What makes Friendship and The Rehearsal both so funny is that they’re not only rooted in truth, but they give us a release valve for the anxieties we all share while also acknowledging the unspoken social agreements of what’s acceptable. When Craig is hanging out with Austin’s friends, they all randomly start singing “My Boo” by Ghost Town DJs, which would be weird to outsiders (and why it’s funny for the audience) but every friend group has its rituals and inside jokes. Fielder comically posits that the way Sullenberger got into the groove before the Miracle on the Hudson was by listening to the chorus of Evanescence’s “Bring Me to Life,” which would be strange if it happened, but at least not as disturbing as knowing that pilots can’t publicly admit to any mental strain lest they be grounded.
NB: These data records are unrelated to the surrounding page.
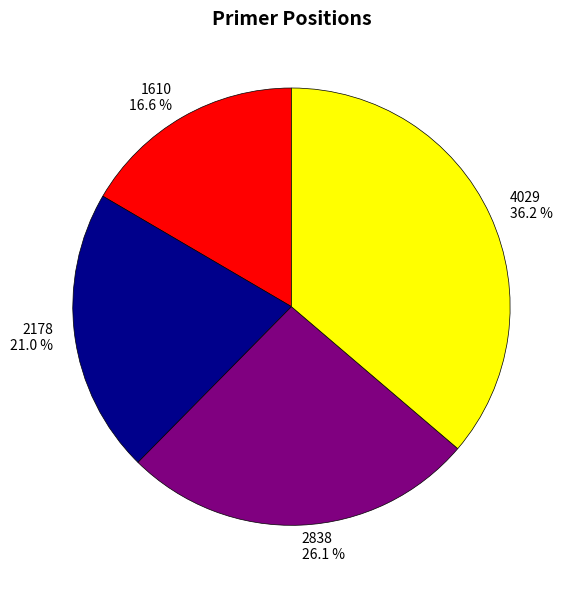

What percentage is the 2178 slice, to the nearest percent?

21%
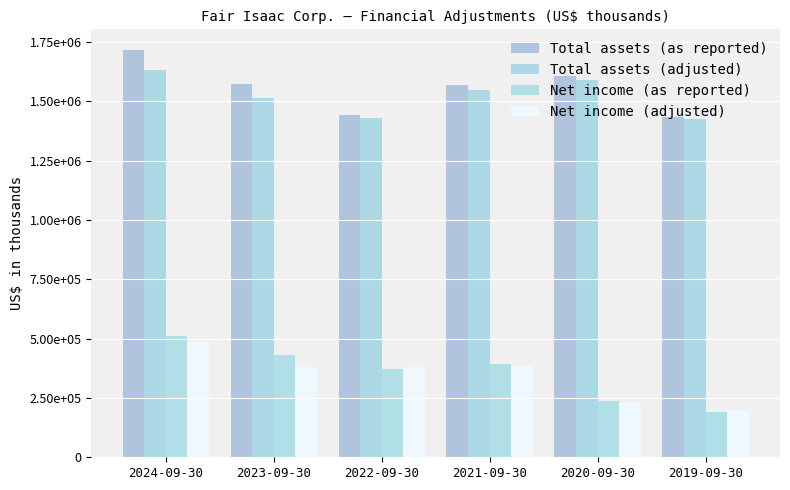

Which series has the widest spread of values?

Net income (as reported)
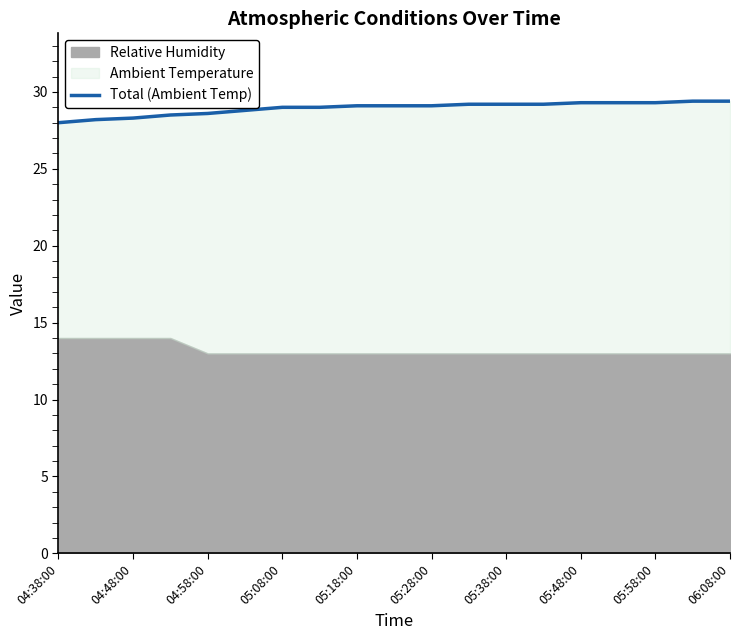

What is the difference between the maximum and minimum values?

1.4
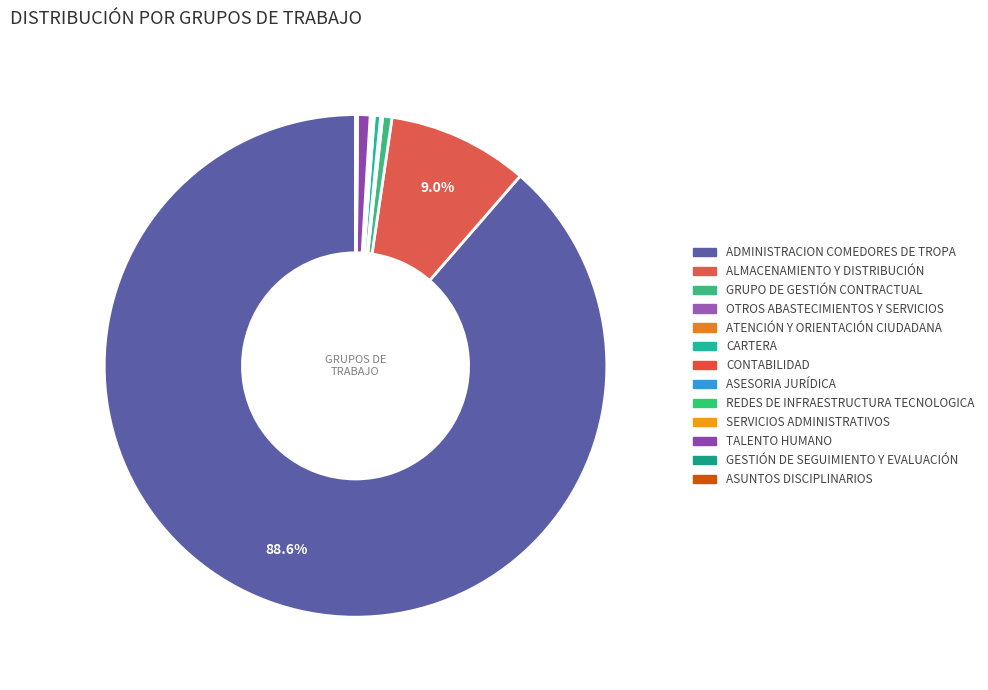

How many slices are in this pie chart?

13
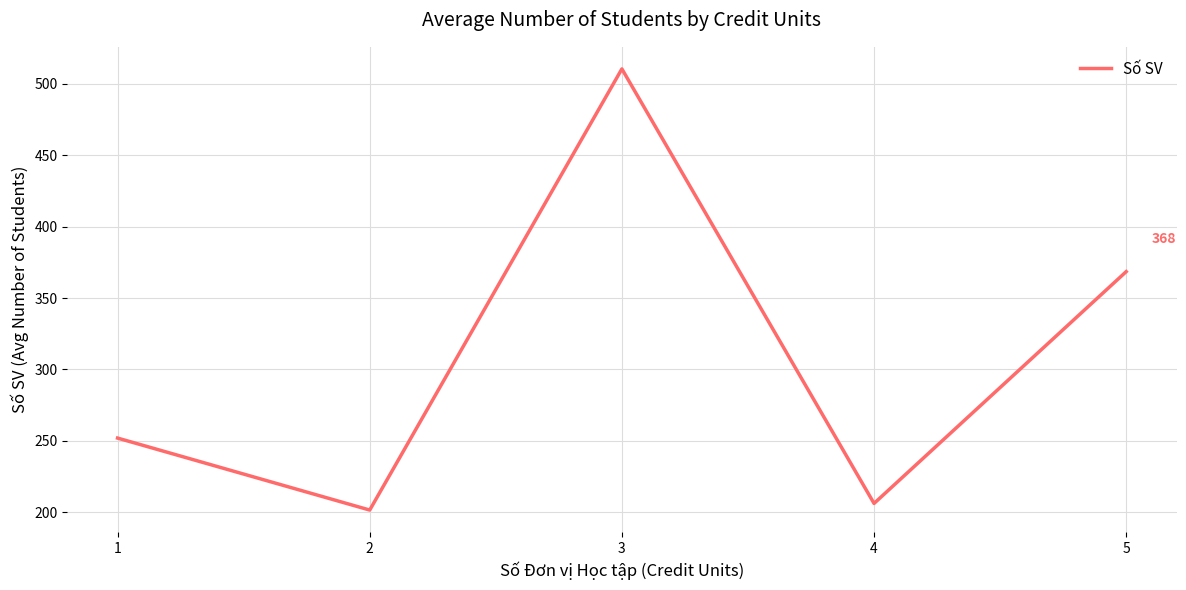

At which category does the data reach its first local valley?

2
No one throws up a big sign for every social situation saying, “This is out of bounds,” and you repeatedly have to feel your way through while wondering, “Am I doing a good job at being a person right now? If I screw up the social mores, will I suffer further alienation?”
Both works feel particularly relevant right now, not because social anxiety is a new phenomenon, but because of our recent social upheavals. We’ve gone through a pandemic and the rise of social media, and both have arguably altered the way we understand interacting with others. Friendship and The Rehearsal don’t explicitly touch on these subjects, but neither feels like a project that would have been made ten years ago. Fielder’s 2013 comedy series Nathan for You starts more like a riff on the conventions of reality TV before arriving at its brilliant series finale four years later, Finding Frances, a funny but deeply felt examination of loneliness and regret. Robinson worked on Saturday Night Live in the mid-2010s, but his sketches on I Think You Should Leave (particularly the Hot Dog Car sketch) play as far more relevant than anything SNL has produced recently, despite the show’s emphasis on covering current events.
Fittingly, neither Friendship nor The Rehearsal provides an answer to its protagonist’s anxieties. Craig keeps trying to chase a dream of normalcy and healthy friendship with Austin, while Fielder comes to a “fake it until you make it” approach that also lingers on the ambiguity of how much has to remain unsaid to keep flying. Our social bonds, as much as they ever existed, now seem to be coming more unglued, and yet we have no choice but to keep going forward. We can’t isolate ourselves behind phones and desktops, relying on fake friends who will never judge us. We have to embrace the awkwardness of being alive, as painfully funny as that may be.